A sbrogliare la matassa dei veti incrociati di Ungheria e Polonia è stata la Germania, a cui spetta la presidenza di turno del Consiglio dell’Unione. L’accordo si sostanzia in una dichiarazione che precisa e delimita il funzionamento del meccanismo che potrebbe portare al blocco dei fondi per quei Paesi che minano l’indipendenza dei propri sistemi giudiziari o limitano i poteri della stampa o dei cittadini (il punto più contestato da Varsavia e Budapest). Al testo delle conclusioni sul Next Generation Eu verranno quindi aggiunge circa cinque pagine supplementari a cui i servizi giuridici del Consiglio hanno già dato l’ok e che ora è al vaglio di quelli delle capitali. Una “dichiarazione interpretativa” sulla condizionalità dello stato di diritto, come l’ha definita il premier Conte, che non dovrà ridurre le garanzie del testo originario.
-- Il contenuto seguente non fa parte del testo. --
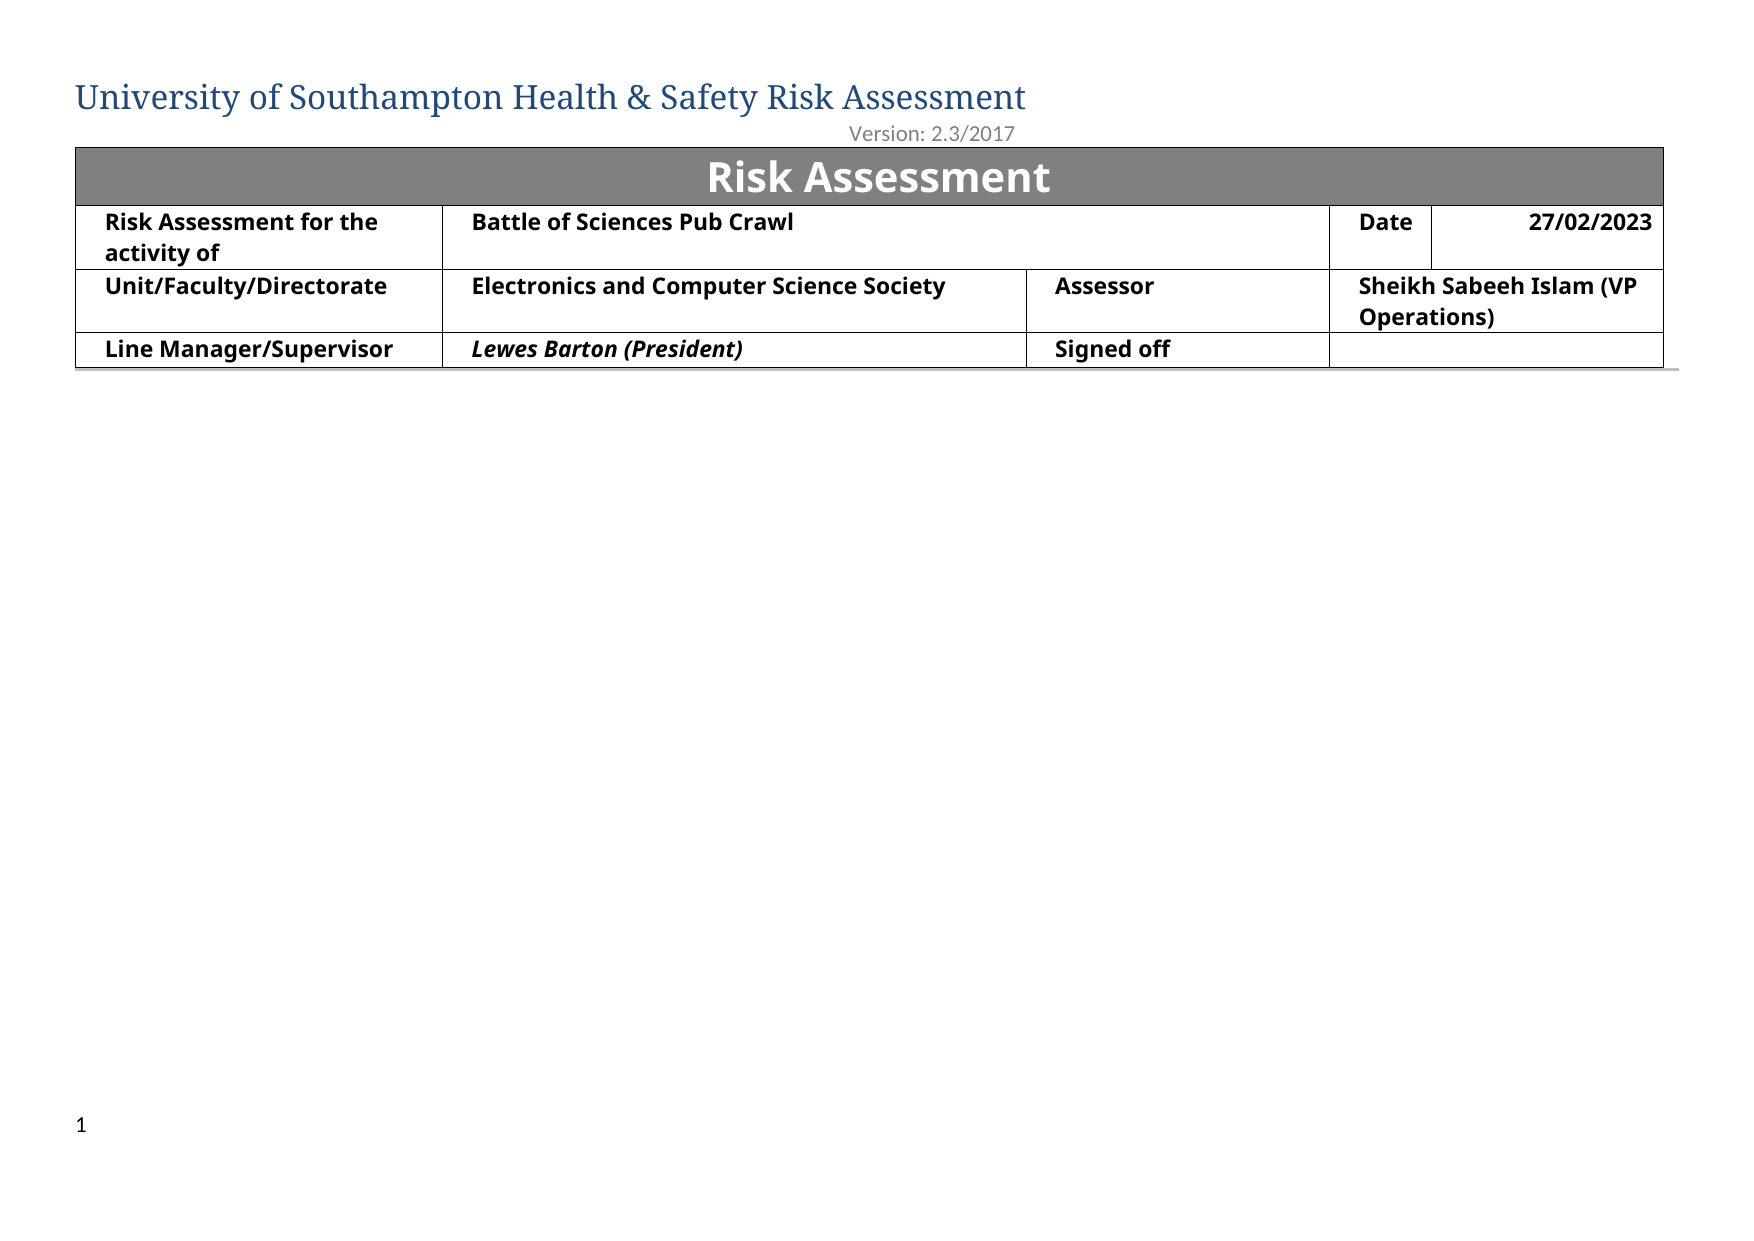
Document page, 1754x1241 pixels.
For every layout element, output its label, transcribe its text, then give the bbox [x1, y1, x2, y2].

In sostanza la dichiarazione aggiunge un passaggio che potrebbe allungare i tempi di applicazione della condizionalità, perché chiede alla Commissione di preparare delle linee guida sul regolamento e di non applicarne le misure fino ad allora. Inoltre, chiarisce che il meccanismo si applicherà solo ai fondi previsti dal 2021 in avanti e dopo che si siano espressi altri strumenti di garanzia delle leggi europee, come la Corte di Giustizia. Altro modo per ritardare l’eventuale stop ai fondi.
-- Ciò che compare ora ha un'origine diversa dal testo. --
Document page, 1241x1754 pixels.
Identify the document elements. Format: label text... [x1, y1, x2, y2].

“Penso che sia una proposta molto utile perché ci può far fare finalmente un passo in avanti“, ha commentato in giornataGentiloni. “Non credo sia toccata minimamente l’intesa che era stata raggiunta dal Consiglio con il Parlamento europeo e credo che saranno i leader a valutarla – ha aggiunto -, ma che una valutazione positiva potrebbe aprire la strada finalmente alla partenza del percorso di ratifiche e quindi all’attuazione di Next Generation Eu”. Polonia e Ungheria sembrano soddisfatte. La presidenza tedesca dal canto suo ha assicurato alle altre 24 capitali che la soluzione non prevede in alcun modo la riapertura di quanto già negoziato, ma è solo un modo per rassicurare i due contrari che la condizionalità sarà a tutela del bilancio comunitario e non si applicherà a negligenze generiche sul rispetto dello stato di diritto, perché per quelle c’è già la procedura articolo 7, tra l’altro già scattata per i Paesi di Visegrad. Il compromesso è comunque soggetto all’approvazione del Parlamento europeo, che non intende accettare retromarce sullo stato di diritto.